The Jets went back and forth on what to do with quarterback Sam Darnold. They discussed every possible scenario, including holding onto him and still drafting a quarterback with the No.2 pick.
But general manager Joe Douglas ultimately decided the best move would be to deal Darnold and start fresh. The Jets did that on Monday, sending Darnold to Carolina for a sixth-round pick this year and second- and fourth-round choices next year.
"We felt like this was the best decision for the entire organization moving forward, "Douglas said during a Zoom call Tuesday. "Hitting the reset button."
Douglas said that the scenario of keeping Darnold and taking a quarterback would not have been good for Darnold, the rookie QB, new coach Robert Saleh and the locker room. Douglas wisely avoided a potential headache so the Jets could start anew.
This was the expected outcome, and it was made easier by where the Jets are picking in the draft.
Douglas said if the Jets, who went 2-14 last season, were drafting lower they would be "fully comfortable moving forward with Sam." But at No. 2, they obviously believe they will get a quarterback that can eventually lead them to the playoffs.

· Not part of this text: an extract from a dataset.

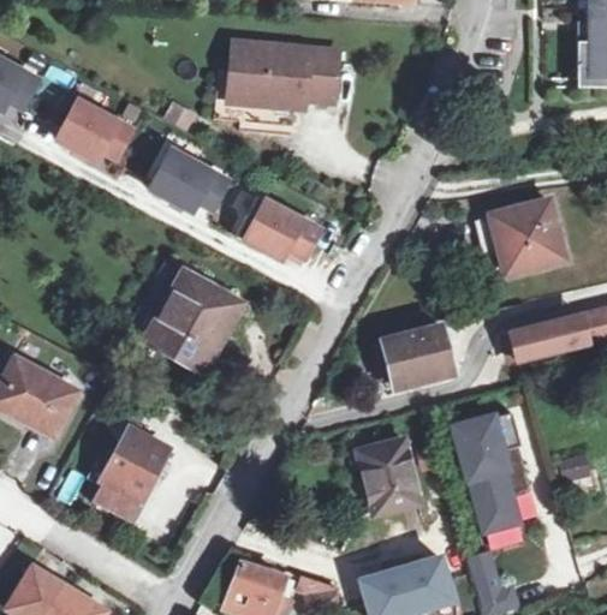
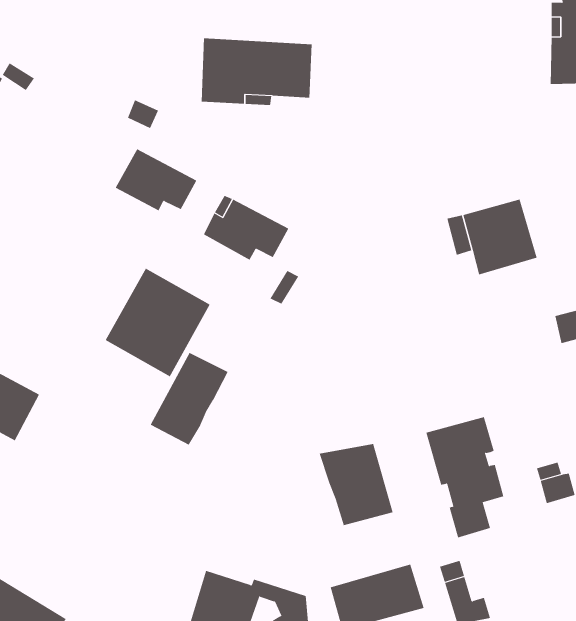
building: [58,101,135,161] -> none
building: [510,316,576,359] -> none
building: [382,324,453,386] -> none
building: [91,429,168,520] -> [150,352,228,446]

All indications are that it will be BYU’s Zach Wilson, but Douglas isn’t ready to publicly commit to anything.
"There is an unknown factor when you’re talking about rookies and young players," Douglas said. "But ultimately the amount of work that our coaching staff has put into this draft class, the amount of work that our scouts have put into this draft class, we feel good about the type of person we’re going to be able to bring in."
Douglas wasn’t here when the Jets drafted Darnold out of USC three years ago with the No.3 pick. At the time, they believed they found the quarterback who would lead them for the next 12-15 years. The Jets still felt that way before this season. But Darnold’s and the Jets’ struggles made Douglas look at things differently.

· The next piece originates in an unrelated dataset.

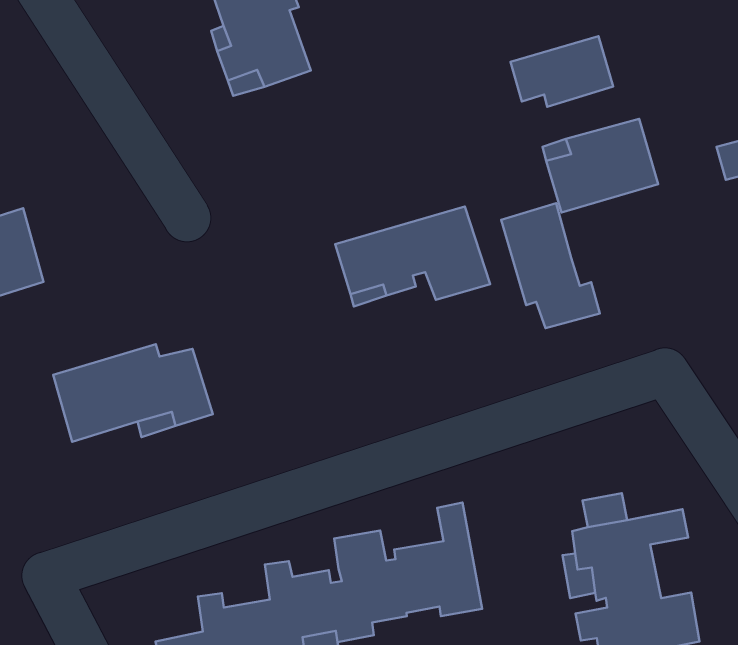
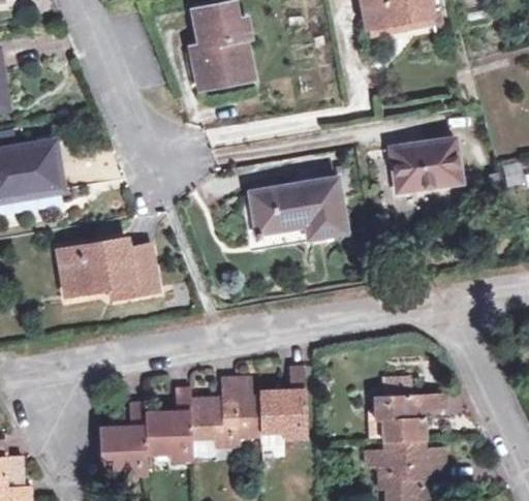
building: [511,36,613,107] -> none
building: [501,203,600,328] -> none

It wasn’t all on Darnold. But he certainly didn’t help himself with nine touchdown passes and 11 interceptions in 12 games. His 72.7 passer rating ranked 35th in the NFL.

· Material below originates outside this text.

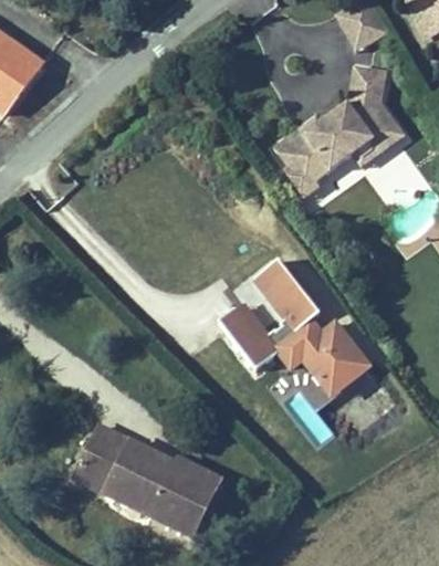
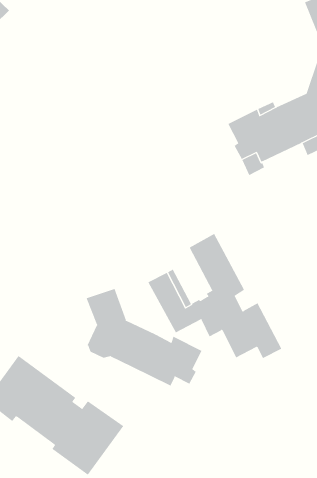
building: none -> [86,288,202,387]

Douglas said the Jets discussed keeping Darnold and using the No. 2 pick on a playmaker, or an offensive lineman. The Jets probably could have dealt it for more draft capital and filled a couple more needs. The fact that they didn’t means they’re pretty locked in on who they want at No. 2.
"We felt really good about the draft class as a whole and the quarterback class specifically," Douglas said. "That this was an opportunity to hit the reset button financially so to speak."
That’s an important factor as well.
Darnold is due to make $9.8 million this season. The Jets would have had to make a decision on his $18.8-million fifth-year option by May 3. They cleared his salary off their books, will have a young quarterback on his rookie deal and more draft picks to do what they didn’t do for Darnold – surround him with the proper pieces.
Douglas’ wheeling-and-dealing has led to the Jets having 21 picks in the next two drafts, including 10 in the first three rounds. Douglas should have more than enough assets to bolster the offensive line and get more weapons and explosive playmakers.
"It’s incumbent on us to get these decisions right," Douglas said. "We have to surround our next quarterback with as much talent as possible."
Douglas is a staunch believer in building through the draft. But in the last 19 months he has traded the Jets’ first-round picks in 2015 (Leonard Williams), 2017 (Jamal Adams) and 2018 (Darnold). Douglas didn’t draft any of those players. But he doesn’t want that trend to continue.
"When I walked into this building in June of 2019, I never thought we would be sitting here and talking about, trading Leonard, trading Jamal, Darron Lee was traded before I took this job and now Sam," Douglas said. "Ultimately we want to be a great team that drafts, develops and retains their players, not draft, develop and trade."